::: INPUT RECORDS :::

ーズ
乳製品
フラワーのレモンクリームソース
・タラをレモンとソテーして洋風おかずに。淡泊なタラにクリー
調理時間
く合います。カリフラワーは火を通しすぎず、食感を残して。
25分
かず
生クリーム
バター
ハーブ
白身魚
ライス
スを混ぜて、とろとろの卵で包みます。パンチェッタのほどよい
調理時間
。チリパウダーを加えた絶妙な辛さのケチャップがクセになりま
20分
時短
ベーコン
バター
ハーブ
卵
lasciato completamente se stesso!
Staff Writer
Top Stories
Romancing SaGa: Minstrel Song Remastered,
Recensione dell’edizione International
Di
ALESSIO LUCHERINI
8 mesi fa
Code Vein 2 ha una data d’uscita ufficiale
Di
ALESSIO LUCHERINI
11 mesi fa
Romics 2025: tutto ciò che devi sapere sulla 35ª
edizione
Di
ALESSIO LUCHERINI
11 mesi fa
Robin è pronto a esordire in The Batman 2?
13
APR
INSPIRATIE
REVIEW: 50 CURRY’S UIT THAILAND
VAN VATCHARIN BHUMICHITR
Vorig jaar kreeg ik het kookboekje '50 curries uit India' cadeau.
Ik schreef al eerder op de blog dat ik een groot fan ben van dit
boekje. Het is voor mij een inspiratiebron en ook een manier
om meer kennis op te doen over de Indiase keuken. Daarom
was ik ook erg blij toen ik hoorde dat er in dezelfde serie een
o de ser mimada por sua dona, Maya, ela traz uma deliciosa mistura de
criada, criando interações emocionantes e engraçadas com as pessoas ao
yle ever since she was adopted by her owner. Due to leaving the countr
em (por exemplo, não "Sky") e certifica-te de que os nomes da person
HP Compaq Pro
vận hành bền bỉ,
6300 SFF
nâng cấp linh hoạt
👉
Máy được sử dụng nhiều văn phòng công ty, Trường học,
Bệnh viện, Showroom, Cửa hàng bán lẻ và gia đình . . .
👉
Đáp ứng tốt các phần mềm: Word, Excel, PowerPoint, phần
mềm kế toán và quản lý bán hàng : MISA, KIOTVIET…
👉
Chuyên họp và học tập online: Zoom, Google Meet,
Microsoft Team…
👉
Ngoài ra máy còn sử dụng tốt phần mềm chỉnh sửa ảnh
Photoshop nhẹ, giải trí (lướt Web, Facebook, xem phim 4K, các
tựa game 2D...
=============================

:::
::: INPUT RECORDS :::

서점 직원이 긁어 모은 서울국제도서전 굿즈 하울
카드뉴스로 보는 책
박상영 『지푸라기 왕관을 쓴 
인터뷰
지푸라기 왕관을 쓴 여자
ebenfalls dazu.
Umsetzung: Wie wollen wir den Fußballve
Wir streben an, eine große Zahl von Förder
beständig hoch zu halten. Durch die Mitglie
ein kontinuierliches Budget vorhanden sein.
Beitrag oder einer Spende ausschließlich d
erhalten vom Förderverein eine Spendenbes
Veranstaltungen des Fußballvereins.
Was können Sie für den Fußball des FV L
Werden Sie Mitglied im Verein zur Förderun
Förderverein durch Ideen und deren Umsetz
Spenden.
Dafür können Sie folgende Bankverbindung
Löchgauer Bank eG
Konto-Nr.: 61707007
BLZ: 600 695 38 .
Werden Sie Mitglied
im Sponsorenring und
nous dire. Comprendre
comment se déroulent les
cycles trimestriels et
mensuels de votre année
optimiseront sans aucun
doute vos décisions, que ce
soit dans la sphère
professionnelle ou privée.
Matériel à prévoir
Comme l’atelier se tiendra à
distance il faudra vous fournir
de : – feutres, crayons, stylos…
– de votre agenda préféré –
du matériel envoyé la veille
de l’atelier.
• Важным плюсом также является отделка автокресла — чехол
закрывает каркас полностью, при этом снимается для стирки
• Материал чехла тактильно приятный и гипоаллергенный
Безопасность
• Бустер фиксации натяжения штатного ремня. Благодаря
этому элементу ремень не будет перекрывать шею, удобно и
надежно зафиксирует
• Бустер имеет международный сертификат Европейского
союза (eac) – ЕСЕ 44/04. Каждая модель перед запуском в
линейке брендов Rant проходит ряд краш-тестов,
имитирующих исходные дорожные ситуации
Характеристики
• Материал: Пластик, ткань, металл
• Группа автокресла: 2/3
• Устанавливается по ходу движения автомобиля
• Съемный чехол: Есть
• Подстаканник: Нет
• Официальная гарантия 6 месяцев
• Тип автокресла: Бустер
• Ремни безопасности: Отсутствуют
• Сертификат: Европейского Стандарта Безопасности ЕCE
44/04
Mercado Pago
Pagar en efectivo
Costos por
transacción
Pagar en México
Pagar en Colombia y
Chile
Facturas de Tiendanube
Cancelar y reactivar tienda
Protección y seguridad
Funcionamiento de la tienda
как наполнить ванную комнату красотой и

:::

▸ **PROBLEM STATEMENT**
Make a copy of each line in the records above that has the word "автокресла".

▸ **SOLUTION**
• Важным плюсом также является отделка автокресла — чехол
• Группа автокресла: 2/3
• Тип автокресла: Бустер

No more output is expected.